The present polyp data could be interpreted as a support for the widespread idea of an anti-inflammatory role for PPARγ within the human airways. However, data contradicting an anti-inflammatory role for PPARγ has been published [38, 39]. This discrepancy has been attributed to the use of nonselective ligands [38] or the use of very high concentrations of more selective ligands [39]. In this context, it is essential to recognize that inflammation is normally a self-resolving process with the existence of both positive and negative regulators that ultimately allow complete resolution and homeostasis. In the absence of resolution and clearance or in the event of a dampened healing response, persistent inflammation can arise in the form of tissue damage as associated with chronic disease.
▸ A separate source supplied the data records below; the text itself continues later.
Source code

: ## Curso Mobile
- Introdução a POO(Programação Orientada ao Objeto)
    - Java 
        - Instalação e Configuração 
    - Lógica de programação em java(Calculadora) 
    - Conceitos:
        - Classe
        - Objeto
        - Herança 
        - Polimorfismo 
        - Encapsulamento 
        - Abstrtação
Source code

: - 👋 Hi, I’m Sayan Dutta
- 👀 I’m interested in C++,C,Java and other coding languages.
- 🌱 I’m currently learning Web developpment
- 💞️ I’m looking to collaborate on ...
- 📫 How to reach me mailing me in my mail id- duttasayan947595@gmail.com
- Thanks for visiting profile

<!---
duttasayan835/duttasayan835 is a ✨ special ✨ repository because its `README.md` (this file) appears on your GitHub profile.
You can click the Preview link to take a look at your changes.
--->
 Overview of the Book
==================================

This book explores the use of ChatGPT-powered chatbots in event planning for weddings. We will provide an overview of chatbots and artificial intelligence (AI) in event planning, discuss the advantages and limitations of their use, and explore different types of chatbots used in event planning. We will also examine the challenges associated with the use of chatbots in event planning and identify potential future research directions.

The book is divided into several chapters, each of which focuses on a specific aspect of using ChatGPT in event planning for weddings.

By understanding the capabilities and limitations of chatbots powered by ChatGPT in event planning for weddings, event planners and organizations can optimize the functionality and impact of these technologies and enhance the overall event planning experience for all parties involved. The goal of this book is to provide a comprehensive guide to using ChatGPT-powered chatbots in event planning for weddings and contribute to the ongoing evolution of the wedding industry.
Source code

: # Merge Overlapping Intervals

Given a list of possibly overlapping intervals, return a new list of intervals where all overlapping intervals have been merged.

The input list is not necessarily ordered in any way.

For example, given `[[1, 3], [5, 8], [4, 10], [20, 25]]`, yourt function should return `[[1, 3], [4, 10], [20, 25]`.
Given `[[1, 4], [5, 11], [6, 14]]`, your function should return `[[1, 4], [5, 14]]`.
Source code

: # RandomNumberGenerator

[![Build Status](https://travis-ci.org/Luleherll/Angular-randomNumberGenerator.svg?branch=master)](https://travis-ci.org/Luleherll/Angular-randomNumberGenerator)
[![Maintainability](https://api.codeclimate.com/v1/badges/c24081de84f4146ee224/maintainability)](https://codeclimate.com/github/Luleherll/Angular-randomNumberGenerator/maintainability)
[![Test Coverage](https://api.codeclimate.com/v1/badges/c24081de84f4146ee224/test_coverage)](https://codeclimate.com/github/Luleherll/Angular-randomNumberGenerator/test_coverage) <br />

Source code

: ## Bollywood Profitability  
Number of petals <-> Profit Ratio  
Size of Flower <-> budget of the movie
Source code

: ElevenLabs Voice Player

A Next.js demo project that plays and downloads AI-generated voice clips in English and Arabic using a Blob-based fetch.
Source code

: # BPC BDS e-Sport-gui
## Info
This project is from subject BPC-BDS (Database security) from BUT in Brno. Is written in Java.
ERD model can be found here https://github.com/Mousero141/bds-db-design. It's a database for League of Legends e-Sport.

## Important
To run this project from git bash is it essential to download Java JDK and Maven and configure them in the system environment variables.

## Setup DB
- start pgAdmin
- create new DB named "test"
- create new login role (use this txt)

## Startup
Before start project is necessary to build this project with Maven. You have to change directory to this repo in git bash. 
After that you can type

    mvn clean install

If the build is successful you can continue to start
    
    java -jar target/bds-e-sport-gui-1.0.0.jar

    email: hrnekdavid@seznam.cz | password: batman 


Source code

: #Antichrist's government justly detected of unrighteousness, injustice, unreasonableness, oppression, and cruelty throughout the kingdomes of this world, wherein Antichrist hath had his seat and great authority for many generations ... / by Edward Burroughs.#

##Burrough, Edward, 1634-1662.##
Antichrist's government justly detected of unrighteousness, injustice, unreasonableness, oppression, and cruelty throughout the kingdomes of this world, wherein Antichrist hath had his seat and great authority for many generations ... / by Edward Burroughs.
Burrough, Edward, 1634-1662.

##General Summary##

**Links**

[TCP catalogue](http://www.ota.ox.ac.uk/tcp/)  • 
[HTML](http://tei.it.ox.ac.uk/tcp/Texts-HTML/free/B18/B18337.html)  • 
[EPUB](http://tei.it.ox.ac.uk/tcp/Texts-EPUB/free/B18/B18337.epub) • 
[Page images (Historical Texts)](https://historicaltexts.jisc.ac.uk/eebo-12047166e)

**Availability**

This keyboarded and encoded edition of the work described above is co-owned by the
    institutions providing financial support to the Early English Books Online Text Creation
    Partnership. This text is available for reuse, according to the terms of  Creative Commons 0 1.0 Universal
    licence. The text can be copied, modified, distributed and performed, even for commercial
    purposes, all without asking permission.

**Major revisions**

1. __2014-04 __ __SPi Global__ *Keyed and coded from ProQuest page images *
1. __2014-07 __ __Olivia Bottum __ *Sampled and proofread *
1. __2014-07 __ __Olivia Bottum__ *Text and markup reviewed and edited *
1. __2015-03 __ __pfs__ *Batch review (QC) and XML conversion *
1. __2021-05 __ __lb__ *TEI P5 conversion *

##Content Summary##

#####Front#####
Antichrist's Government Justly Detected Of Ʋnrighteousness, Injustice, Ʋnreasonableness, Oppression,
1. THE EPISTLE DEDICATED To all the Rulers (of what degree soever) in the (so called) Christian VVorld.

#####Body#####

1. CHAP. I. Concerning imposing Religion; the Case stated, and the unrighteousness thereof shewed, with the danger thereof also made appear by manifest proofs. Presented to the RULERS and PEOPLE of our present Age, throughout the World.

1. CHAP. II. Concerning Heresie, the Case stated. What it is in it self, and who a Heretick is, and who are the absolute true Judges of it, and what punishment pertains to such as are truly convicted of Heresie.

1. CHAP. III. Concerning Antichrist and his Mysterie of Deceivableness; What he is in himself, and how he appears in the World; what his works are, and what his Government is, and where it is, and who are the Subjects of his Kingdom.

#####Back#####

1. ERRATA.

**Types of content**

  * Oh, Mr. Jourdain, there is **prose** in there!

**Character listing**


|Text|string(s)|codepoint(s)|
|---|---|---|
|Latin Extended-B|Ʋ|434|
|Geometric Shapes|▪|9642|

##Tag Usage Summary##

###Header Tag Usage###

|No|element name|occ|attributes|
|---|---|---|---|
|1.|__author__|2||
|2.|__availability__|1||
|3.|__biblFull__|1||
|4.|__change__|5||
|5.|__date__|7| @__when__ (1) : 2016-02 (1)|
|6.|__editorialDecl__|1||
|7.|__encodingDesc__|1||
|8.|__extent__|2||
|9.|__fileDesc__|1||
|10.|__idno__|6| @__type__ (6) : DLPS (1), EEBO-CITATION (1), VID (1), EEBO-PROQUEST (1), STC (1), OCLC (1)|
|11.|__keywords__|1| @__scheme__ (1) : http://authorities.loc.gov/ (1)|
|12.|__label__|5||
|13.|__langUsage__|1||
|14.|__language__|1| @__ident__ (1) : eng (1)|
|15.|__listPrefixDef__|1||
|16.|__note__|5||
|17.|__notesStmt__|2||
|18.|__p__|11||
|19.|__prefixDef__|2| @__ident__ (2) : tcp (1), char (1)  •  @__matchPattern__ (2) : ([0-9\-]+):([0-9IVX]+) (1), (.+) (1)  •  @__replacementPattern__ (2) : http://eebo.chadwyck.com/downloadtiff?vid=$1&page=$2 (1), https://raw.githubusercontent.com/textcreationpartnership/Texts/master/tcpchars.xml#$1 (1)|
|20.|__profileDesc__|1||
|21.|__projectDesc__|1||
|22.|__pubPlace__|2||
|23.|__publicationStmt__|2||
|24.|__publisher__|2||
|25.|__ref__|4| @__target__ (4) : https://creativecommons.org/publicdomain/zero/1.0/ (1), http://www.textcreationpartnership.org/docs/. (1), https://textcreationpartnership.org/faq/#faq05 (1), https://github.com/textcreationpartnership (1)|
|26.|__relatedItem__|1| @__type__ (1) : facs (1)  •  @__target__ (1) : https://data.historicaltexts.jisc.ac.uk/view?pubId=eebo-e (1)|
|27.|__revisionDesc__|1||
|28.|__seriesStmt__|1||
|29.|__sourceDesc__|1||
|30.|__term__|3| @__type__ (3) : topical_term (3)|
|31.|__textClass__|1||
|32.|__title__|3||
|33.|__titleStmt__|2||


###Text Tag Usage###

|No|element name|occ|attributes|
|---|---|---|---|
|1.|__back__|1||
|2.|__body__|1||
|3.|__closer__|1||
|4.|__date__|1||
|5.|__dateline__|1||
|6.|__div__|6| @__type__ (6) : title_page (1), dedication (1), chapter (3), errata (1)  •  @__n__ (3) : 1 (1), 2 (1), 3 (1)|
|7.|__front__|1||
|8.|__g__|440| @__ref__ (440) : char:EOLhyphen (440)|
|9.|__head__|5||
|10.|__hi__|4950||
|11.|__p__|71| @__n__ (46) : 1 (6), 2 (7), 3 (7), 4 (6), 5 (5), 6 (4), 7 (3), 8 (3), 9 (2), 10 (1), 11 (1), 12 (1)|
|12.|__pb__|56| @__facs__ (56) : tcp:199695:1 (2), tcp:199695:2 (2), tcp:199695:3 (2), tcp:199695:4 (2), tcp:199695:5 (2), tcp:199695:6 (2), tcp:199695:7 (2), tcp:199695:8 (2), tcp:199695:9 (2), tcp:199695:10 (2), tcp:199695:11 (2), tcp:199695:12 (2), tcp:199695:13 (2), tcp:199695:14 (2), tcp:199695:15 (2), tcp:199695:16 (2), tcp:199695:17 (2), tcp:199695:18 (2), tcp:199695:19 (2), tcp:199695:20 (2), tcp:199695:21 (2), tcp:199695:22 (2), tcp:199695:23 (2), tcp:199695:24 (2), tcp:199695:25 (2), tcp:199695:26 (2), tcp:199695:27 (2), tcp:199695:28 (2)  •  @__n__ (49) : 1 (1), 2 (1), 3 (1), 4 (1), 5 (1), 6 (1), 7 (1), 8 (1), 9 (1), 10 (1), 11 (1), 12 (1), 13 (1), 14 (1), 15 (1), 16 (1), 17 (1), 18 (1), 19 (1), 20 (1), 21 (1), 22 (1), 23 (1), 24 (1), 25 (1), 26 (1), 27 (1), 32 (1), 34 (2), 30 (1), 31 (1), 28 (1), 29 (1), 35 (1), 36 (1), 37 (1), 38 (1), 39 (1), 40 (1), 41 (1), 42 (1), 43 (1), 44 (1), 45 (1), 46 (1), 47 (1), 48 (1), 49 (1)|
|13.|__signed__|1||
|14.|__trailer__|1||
The down-regulation of PPARγ, in nasal polyposis but not in turbinates during symptomatic seasonal rhinitis, suggests that PPARγ might be of importance in long standing inflammations, causing polyps, whereas an eventual role in allergic rhinitis remains to be established. It is tempting to speculate in a therapeutic future for PPARγ activating agonists in the treatment of long standing airway inflammation.